Joyce, like many others, would not let this deter her. “I wrestled on and graduated with a PhD from McGill and was pleased to follow my passion and join Agriculture and Agri-Food Canada.”
She started working at Agriculture and Agri-Food Canada (AAFC) in 1995, including as a Post-Doctoral Fellow, and was subsequently hired in 1997 where she continued to apply her expertise as a woman engineer and food scientist in the positions of research scientist and eventually management for over 25 years, focusing on value-added food processing, food safety and food quality.
A leader and mentor
As an organizational leader at Agriculture and Agri-Food Canada, Joyce is striving to strike that perfect work-life balance while working with staff to build a more inclusive workplace.
Throughout her career, she has understood the importance of hard work, building good merit and following one’s passion, but as a woman and person of colour she acknowledges that “sometimes the undervaluing of one’s contributions, can be emotionally and mentally exhausting; this is on top of the fact that work conditions are always changing, workloads are heavier, and women are trying to balance home and family life as well.”
“I believe that each person has something special to offer,” she says. “If we can create a healthy workplace for all, it will create enormous benefit for everyone and greater success and fulfillment in the work we do.”
Despite her numerous accolades and accomplishments, including being appointed the United Nations Food and Agriculture Organization (UN FAO) Special Ambassador for North America for the 2016 International Year of Pulses, Dr.
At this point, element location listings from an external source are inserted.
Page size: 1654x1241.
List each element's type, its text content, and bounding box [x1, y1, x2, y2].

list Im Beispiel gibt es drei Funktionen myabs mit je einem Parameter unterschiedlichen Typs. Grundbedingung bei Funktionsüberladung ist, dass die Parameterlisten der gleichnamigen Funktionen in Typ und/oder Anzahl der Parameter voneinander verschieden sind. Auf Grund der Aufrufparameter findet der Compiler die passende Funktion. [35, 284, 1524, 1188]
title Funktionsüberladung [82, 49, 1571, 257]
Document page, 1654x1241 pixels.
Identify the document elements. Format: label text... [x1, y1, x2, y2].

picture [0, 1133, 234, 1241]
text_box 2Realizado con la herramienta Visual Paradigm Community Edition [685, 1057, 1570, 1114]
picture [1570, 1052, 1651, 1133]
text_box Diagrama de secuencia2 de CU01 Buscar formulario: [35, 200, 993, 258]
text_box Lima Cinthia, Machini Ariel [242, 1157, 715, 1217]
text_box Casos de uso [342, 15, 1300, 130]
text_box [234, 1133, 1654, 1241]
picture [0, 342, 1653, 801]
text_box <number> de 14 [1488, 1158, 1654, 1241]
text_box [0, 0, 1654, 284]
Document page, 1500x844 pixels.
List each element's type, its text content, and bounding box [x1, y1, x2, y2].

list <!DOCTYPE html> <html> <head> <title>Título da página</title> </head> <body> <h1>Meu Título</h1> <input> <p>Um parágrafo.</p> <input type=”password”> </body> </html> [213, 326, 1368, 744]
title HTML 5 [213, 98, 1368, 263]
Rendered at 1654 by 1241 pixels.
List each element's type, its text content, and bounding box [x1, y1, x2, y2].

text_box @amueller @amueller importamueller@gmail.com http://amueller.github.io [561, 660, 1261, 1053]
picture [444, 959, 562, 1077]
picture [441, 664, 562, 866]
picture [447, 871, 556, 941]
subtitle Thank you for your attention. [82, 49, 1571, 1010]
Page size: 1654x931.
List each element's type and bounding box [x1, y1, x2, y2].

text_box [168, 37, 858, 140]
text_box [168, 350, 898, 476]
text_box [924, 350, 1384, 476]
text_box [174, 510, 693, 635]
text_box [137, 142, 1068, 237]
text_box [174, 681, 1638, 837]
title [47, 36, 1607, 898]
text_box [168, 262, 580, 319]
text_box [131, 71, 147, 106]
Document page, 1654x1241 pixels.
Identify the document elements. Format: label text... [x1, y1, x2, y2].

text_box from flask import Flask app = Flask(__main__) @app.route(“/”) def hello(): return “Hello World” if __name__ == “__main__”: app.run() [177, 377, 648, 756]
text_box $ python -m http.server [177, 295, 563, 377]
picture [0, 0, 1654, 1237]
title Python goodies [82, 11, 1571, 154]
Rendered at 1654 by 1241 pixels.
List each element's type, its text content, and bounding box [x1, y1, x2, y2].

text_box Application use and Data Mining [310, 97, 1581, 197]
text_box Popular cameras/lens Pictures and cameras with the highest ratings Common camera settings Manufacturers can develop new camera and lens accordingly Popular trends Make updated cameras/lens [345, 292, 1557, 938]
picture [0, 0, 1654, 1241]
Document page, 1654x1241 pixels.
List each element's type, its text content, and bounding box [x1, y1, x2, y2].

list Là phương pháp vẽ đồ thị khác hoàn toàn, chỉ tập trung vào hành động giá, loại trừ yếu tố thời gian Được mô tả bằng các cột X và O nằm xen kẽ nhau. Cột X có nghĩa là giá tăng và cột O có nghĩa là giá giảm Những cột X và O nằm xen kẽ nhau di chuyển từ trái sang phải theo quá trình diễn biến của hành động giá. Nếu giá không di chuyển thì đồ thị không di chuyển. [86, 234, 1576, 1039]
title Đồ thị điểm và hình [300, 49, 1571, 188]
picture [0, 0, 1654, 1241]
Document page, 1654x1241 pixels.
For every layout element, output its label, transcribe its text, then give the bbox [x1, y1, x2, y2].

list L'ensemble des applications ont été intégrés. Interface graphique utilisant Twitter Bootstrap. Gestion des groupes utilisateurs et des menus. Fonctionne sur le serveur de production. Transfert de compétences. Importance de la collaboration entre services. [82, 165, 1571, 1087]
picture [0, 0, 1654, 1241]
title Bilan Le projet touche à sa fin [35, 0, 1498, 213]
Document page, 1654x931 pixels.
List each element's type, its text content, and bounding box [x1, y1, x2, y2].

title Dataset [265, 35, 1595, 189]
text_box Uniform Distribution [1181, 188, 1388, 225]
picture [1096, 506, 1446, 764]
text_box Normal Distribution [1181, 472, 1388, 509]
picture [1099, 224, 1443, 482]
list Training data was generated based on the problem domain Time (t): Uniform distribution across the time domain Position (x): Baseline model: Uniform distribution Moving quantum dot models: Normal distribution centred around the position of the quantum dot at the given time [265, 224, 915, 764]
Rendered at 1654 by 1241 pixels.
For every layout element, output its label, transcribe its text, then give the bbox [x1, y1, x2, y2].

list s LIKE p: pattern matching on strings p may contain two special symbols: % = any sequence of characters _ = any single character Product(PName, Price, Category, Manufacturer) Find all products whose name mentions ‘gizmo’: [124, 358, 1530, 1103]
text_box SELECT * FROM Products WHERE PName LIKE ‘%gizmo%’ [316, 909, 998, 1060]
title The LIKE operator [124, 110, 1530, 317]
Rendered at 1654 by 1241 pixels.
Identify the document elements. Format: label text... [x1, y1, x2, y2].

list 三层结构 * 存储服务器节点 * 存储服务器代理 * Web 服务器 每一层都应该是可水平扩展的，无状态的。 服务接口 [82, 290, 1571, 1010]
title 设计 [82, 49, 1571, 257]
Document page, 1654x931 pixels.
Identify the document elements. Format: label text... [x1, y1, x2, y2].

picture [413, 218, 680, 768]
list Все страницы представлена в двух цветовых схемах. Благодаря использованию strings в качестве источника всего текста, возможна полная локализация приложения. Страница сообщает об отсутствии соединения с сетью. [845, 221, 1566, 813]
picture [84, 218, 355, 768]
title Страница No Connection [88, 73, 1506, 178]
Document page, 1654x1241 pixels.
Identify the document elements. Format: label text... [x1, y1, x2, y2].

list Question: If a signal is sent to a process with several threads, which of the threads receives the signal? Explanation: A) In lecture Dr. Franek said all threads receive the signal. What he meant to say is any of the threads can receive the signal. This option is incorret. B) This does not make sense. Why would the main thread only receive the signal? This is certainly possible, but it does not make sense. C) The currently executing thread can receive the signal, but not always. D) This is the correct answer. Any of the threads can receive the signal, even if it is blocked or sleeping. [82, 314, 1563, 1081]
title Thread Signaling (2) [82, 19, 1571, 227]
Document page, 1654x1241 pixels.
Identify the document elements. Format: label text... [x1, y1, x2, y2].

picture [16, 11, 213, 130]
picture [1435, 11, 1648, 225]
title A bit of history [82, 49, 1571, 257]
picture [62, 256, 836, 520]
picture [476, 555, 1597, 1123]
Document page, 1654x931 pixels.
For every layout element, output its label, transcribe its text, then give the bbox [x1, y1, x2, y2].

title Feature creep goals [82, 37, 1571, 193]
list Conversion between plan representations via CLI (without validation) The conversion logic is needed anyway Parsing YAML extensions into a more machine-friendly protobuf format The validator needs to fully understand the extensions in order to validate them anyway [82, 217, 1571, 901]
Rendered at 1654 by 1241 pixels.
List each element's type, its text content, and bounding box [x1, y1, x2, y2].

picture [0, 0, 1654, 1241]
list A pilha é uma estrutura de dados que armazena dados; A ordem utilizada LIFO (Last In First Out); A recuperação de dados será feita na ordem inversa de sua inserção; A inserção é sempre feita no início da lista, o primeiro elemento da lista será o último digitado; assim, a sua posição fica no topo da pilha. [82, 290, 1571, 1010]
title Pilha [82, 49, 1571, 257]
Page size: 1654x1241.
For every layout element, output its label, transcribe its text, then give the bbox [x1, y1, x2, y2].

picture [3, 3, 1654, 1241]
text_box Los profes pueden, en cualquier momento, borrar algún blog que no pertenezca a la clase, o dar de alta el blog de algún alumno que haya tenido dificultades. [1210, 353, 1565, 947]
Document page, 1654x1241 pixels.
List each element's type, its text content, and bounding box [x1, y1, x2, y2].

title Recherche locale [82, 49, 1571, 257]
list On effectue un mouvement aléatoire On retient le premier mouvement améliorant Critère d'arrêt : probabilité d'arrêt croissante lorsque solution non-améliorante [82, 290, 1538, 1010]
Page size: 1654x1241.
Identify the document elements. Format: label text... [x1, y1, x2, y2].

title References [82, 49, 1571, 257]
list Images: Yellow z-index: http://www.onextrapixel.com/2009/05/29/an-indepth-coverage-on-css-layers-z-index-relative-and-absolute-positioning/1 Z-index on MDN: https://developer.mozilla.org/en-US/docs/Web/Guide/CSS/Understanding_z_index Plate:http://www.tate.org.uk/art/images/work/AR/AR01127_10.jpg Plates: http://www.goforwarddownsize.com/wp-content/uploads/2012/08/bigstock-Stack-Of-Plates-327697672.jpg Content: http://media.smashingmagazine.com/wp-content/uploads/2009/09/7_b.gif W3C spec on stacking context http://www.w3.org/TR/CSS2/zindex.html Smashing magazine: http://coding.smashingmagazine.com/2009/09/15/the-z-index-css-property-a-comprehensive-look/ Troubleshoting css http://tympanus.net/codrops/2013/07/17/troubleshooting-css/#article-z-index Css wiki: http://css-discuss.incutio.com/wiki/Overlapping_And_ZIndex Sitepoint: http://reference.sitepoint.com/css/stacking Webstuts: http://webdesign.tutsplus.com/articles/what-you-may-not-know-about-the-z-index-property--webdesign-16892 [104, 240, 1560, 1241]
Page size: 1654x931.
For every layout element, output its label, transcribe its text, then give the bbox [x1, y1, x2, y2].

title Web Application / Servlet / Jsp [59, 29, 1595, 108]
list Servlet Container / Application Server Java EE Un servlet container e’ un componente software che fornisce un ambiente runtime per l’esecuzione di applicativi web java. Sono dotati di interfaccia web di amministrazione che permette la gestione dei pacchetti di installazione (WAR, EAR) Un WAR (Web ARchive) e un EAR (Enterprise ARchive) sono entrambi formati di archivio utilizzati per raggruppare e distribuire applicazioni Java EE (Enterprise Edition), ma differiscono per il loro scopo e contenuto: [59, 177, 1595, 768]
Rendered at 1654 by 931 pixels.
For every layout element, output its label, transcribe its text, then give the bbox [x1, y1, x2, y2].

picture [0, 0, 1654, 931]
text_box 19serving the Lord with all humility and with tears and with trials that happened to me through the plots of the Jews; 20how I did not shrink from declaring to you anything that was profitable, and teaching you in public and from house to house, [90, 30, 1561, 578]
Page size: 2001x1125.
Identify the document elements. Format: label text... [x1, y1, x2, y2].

Boye is not resting on her laurels. Instead, she continues to relish her work following her passion to be a public servant who loves to work with the people around her to create a better society as she serves as a role-model to countless young women in science and engineering.
Read Joyce’s tips for overcoming barriers and creating a more inclusive workplace.
Tips
Dr. Boye is a strong advocate for a more collaborative and inclusive workplace. These are just a few things she has learned – and unlearned – along the way:
Acknowledge the mental barriers
“As a woman research scientist I’ve always felt that women hold themselves to very high standards in their careers and workplaces,” she says. On top of these standards, “women and individuals who identify as Indigenous, Visible Minorities, and with Disabilities are often seen as needing to do more to prove themselves as capable.”
Barriers to entering the workforce are not just merit-based, but can be mental as well. Dr. Boye suggests these barriers need to be acknowledged in order to create equal opportunity.
Seeking collaboration not competition
“One of the ways we can achieve objectives is not only by pushing the frontier of science - but by creating an ideal working environment for the science to be done,” Joyce says. “Collaboration is key; you need to find the right collaborators because it makes the work easier and more productive,”
The best collaborators? Those that share a like-minded passion for benefitting society and addressing complex problems through science.
Finding (and keeping!) mentors that believe in your potential
“I try to learn from a lot of people – and not just those who share their knowledge but those who actively create opportunities for others. Those who encourage me to believe that I can do it and can help myself to grow and also help other women to grow and identify avenues for themselves,” she says.
For those who do not have a mentor, Dr. Boye suggests doing “a study of people, to make a note of what they are doing right, and aim to emulate that throughout your career and interpersonal relationships.”
Opening up to help open minds
“Being vulnerable is a muscle I’m still learning to stretch,” she says. “Being transparent takes courage, but women who have made progress in their careers need to lend their voices - it’s not easy - but we need to find the courage to be the advocates.”